Cette guerre, qui dure de 1854 à 1856, vient interrompre un demi-siècle de paix entre les grandes puissances de l'Europe. Ce conflit, issu d'une lutte d'influence entre la Grande-Bretagne, la France et la Russie au sujet de l'empire ottoman affaibli, se transforme rapidement en une longue guerre acharnée au Proche-Orient, dont la péninsule de la Crimée est le théâtre. Le Canada ne joue aucun rôle direct dans cette guerre, mais en subit certaines conséquences notables malgré la distance. Il perd en effet sa garnison de troupes britanniques pour les besoins de la force expéditionnaire de Crimée. Cette situation mène à l'établissement en 1855 d'une milice canadienne permanente, y compris à l'approvisionnement des troupes volontaires.
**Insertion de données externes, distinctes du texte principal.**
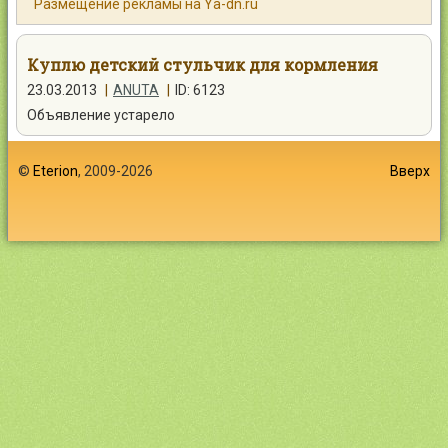
Размещение рекламы на Ya-dn.ru
Контакты
Куплю детский стульчик для кормления
23.03.2013
|
ANUTA
|
ID: 6123
Объявление устарело
Войти
©
Eterion
, 2009-2026
Вверх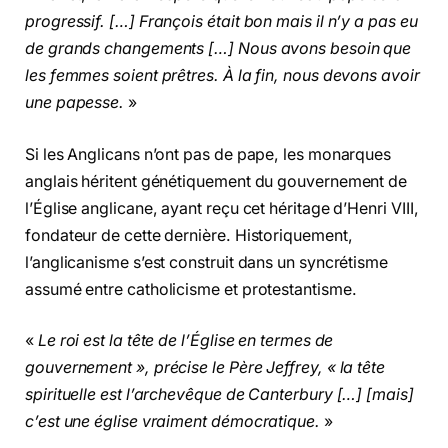
progressif. […] François était bon mais il n’y a pas eu
de grands changements […] Nous avons besoin que
les femmes soient prêtres. À la fin, nous devons avoir
une papesse.
»
Si les Anglicans n’ont pas de pape, les monarques
anglais héritent génétiquement du gouvernement de
l’Église anglicane, ayant reçu cet héritage d’Henri VIII,
fondateur de cette dernière. Historiquement,
l’anglicanisme s’est construit dans un syncrétisme
assumé entre catholicisme et protestantisme.
«
Le roi est la tête de l’Église en termes de
gouvernement », précise le Père Jeffrey, « la tête
spirituelle est l’archevêque de Canterbury […] [mais]
c’est une église vraiment démocratique.
»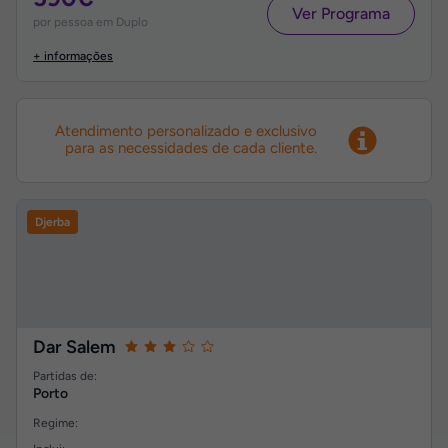
Ver Programa
por pessoa em Duplo
+ informações
Atendimento personalizado e exclusivo
para as necessidades de cada cliente.
Djerba
Dar Salem
Partidas de:
Porto
Regime: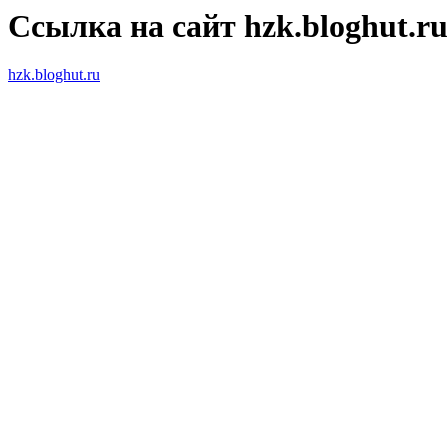
Ссылка на сайт hzk.bloghut.ru
hzk.bloghut.ru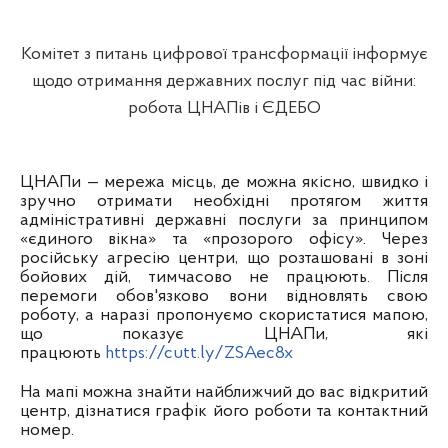
Комітет з питань цифрової трансформації інформує
щодо отримання державних послуг під час війни:
робота ЦНАПів і ЄДЕБО
ЦНАПи — мережа місць, де можна якісно, швидко і
зручно отримати необхідні протягом життя
адміністративні державні послуги за принципом
«єдиного вікна» та «прозорого офісу». Через
російську агресію центри, що розташовані в зоні
бойових дій, тимчасово не працюють. Після
перемоги обов'язково вони відновлять свою
роботу, а наразі пропонуємо скористатися мапою,
що показує ЦНАПи, які
працюють
https://cutt.ly/ZSAec8x
На мапі можна знайти найближчий до вас відкритий
центр, дізнатися графік його роботи та контактний
номер.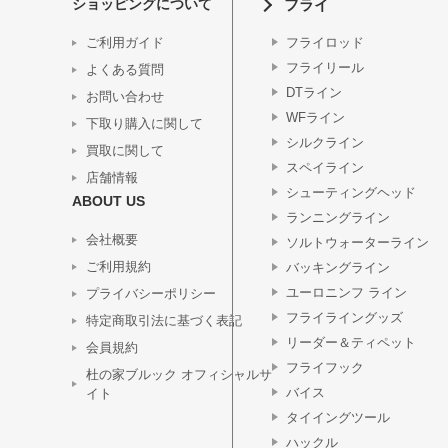
ショッピングについて
フライ
ご利用ガイド
フライロッド
フライリール
よくある質問
DTライン
お問い合わせ
WFライン
下取り購入に関して
シルクライン
買取に関して
スペイライン
店舗情報
シューティングヘッド
ABOUT US
ランニングライン
会社概要
ソルトウォーターライン
ご利用規約
バッキングライン
ユーロニンフ ライン
プライバシーポリシー
フライライングッズ
特定商取引法に基づく表記
リーダー＆ティペット
会員規約
フライフック
杜の家ブルック オフィシャルサ
バイス
イト
タイイングツール
ハックル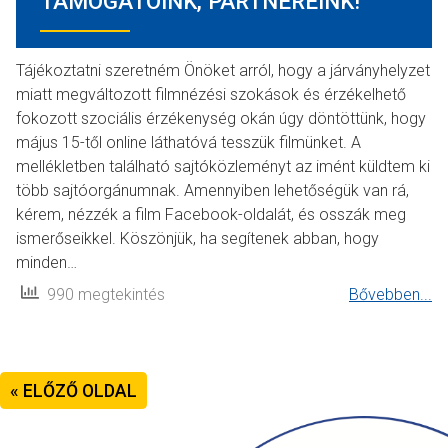
TÁMOGATÓINK, PARTNEREINK!
Tájékoztatni szeretném Önöket arról, hogy a járványhelyzet
miatt megváltozott filmnézési szokások és érzékelhető
fokozott szociális érzékenység okán úgy döntöttünk, hogy
május 15-től online láthatóvá tesszük filmünket. A
mellékletben található sajtóközleményt az imént küldtem ki
több sajtóorgánumnak. Amennyiben lehetőségük van rá,
kérem, nézzék a film Facebook-oldalát, és osszák meg
ismerőseikkel. Köszönjük, ha segítenek abban, hogy
minden…
990 megtekintés
Bővebben...
« ELŐZŐ OLDAL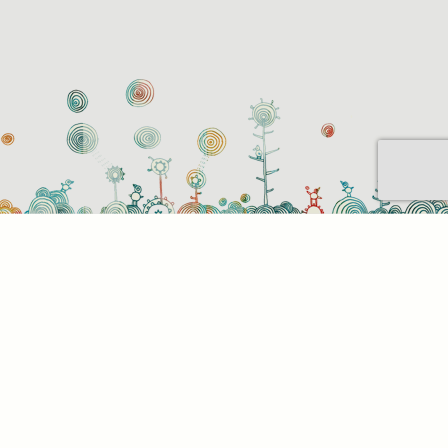
Sütihasználati beállítások
Mik azok a sütik?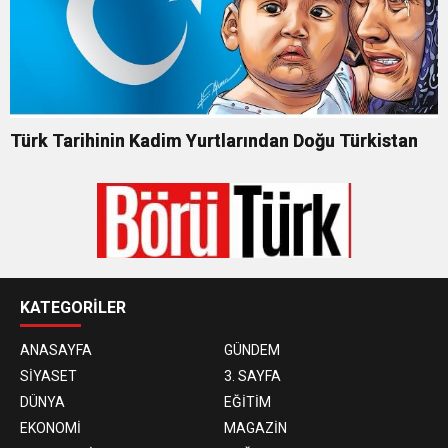
Türk Tarihinin Kadim Yurtlarından Doğu Türkistan
KATEGORİLER
ANASAYFA
GÜNDEM
SİYASET
3. SAYFA
DÜNYA
EĞİTİM
EKONOMİ
MAGAZİN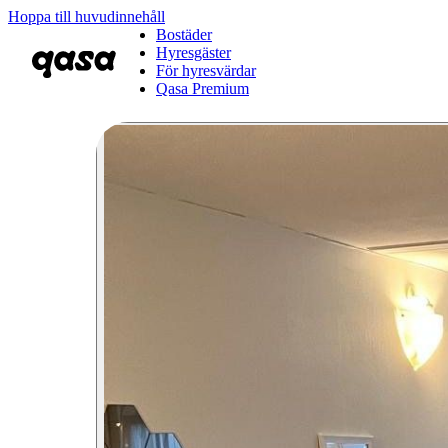
Hoppa till huvudinnehåll
Bostäder
Hyresgäster
För hyresvärdar
Qasa Premium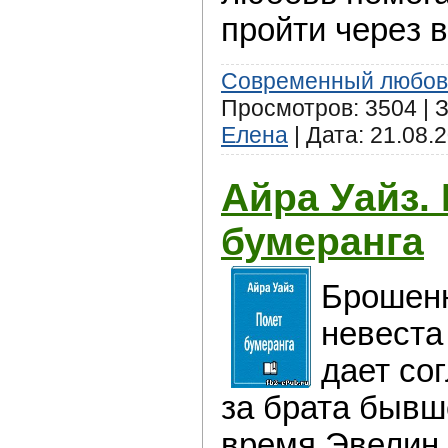
пройти черeз 
Современный любов
Просмотров: 3504 | З
Елена
| Дата:
21.08.
Айра Уайз.
бумеранга
Брoшенн
невеста
дaет со
за братa бывш
врeмя Эвелин 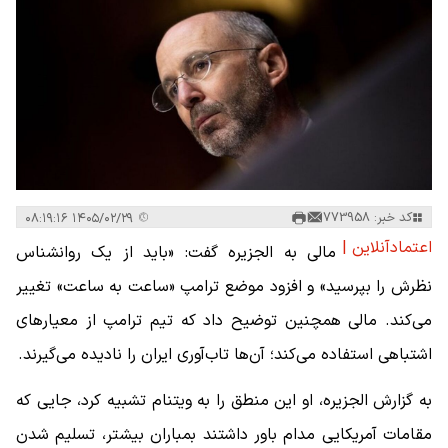
کد خبر: 773958
۱۴۰۵/۰۲/۲۹ ۰۸:۱۹:۱۶
اعتمادآنلاین |
مالی به الجزیره گفت: «باید از یک روانشناس
نظرش را بپرسید» و افزود موضع ترامپ «ساعت به ساعت» تغییر
می‌کند. مالی همچنین توضیح داد که تیم ترامپ از معیارهای
اشتباهی استفاده می‌کند؛ آن‌ها تاب‌آوری ایران را نادیده می‌گیرند.
به گزارش الجزیره، او این منطق را به ویتنام تشبیه کرد، جایی که
مقامات آمریکایی مدام باور داشتند بمباران بیشتر، تسلیم شدن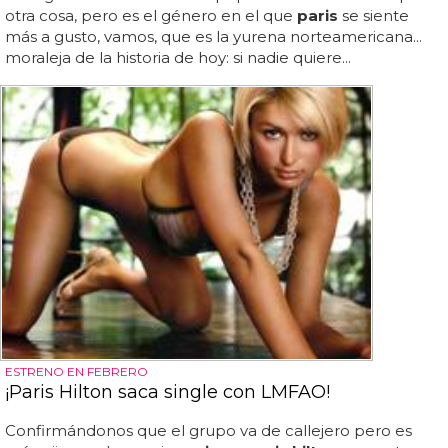
otra cosa, pero es el género en el que
paris
se siente
más a gusto, vamos, que es la yurena norteamericana...
moraleja de la historia de hoy: si nadie quiere...
ESTRENO EN FEBRERO
¡Paris Hilton saca single con LMFAO!
Confirmándonos que el grupo va de callejero pero es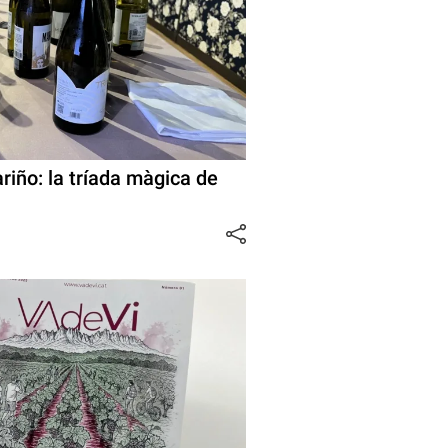
ariño: la tríada màgica de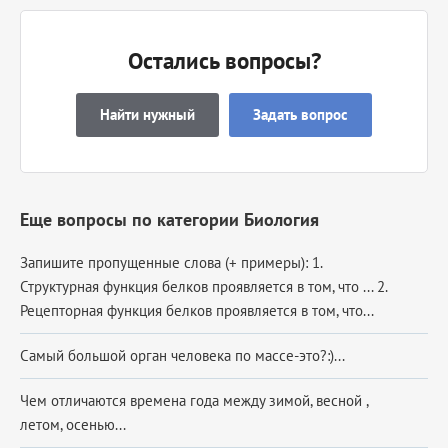
Остались вопросы?
Найти нужный
Задать вопрос
Еще вопросы по категории Биология
Запишите пропущенные слова (+ примеры): 1.
Структурная функция белков проявляется в том, что ... 2.
Рецепторная функция белков проявляется в том, что...
Самый большой орган человека по массе-это?:)...
Чем отличаются времена года между зимой, весной ,
летом, осенью...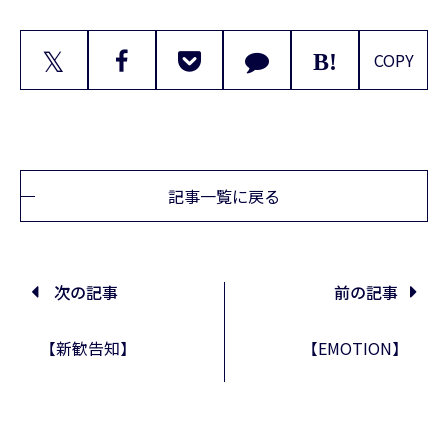
𝕏
COPY
記事一覧に戻る
次の記事
前の記事
【新歓告知】
【EMOTION】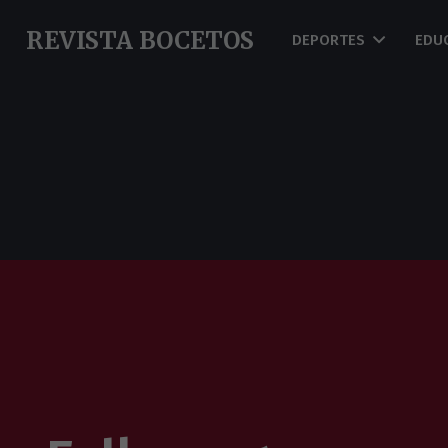
REVISTA BOCETOS
DEPORTES
EDU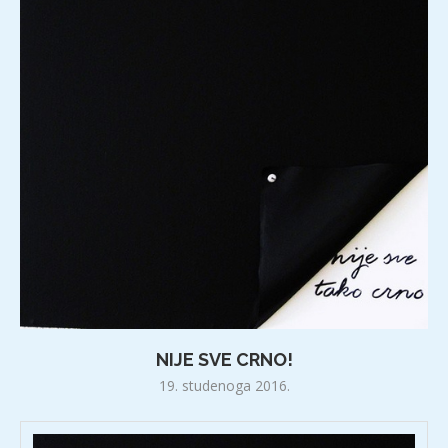
NIJE SVE CRNO!
19. studenoga 2016.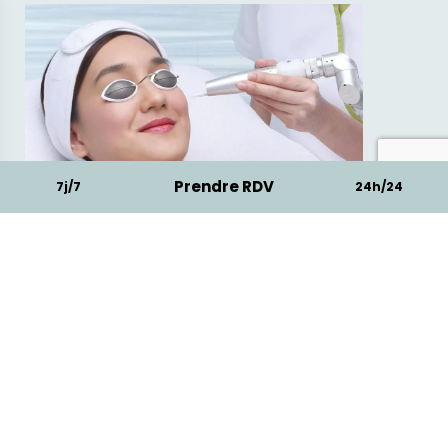
Prendre RDV
7j/7
24h/24
3
Bleaching : Epilation longue durée du
duvet !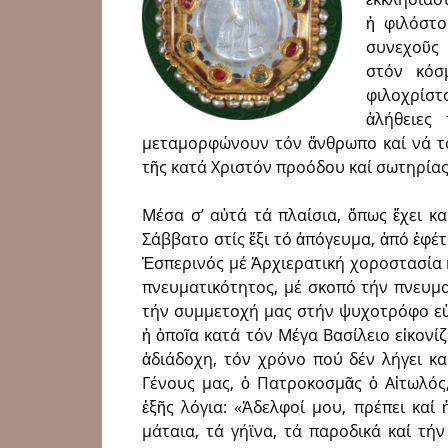
ἡ φιλόστ
συνεχοῦς 
στόν κόσ
φιλοχρίστ
ἀλήθειες
μεταμορφώνουν τόν ἄνθρωπο καί νά τ
τῆς κατά Χριστόν προόδου καί σωτηρίας
Μέσα σ’ αὐτά τά πλαίσια, ὅπως ἔχει κα
Σάββατο στίς ἕξι τό ἀπόγευμα, ἀπό ἐφέ
Ἑσπερινός μέ Ἀρχιερατική χοροστασία 
πνευματικότητος, μέ σκοπό τήν πνευμα
τήν συμμετοχή μας στήν ψυχοτρόφο εὐχ
ἡ ὁποῖα κατά τόν Μέγα Βασίλειο εἰκονίζ
ἀδιάδοχη, τόν χρόνο πού δέν λήγει κα
Γένους μας, ὁ Πατροκοσμᾶς ὁ Αἰτωλό
ἑξῆς λόγια: «Ἀδελφοί μου, πρέπει καί 
μάταια, τά γήϊνα, τά παροδικά καί τή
La popularité de cette initiative est telle qu'à la suite de l'enthousiasme suscité au Canada par le spectacle de la guerre de Crimée, le recrutement dépasse de loin la demande de miliciens et contribue à convaincre le gouvernement de l'inutilité du service militaire universel (conscription) pour défendre le pays. Si aucune unité canadienne ne prend part à la guerre de Crimée, certaines personnes s'engagent et montent au front. C'est ainsi que le lieutenant Alexander DUNN du 11th Hussars est devenu le premier Canadien à être décoré de la CROIX DE VICTORIA. Il a mérité cet honneur très convoité pour sa participation à la malheureuse charge de la brigade légère du 25 octobre 1854, à Balaklava, qui constitue sans aucun doute le combat le plus connu de cette guerre.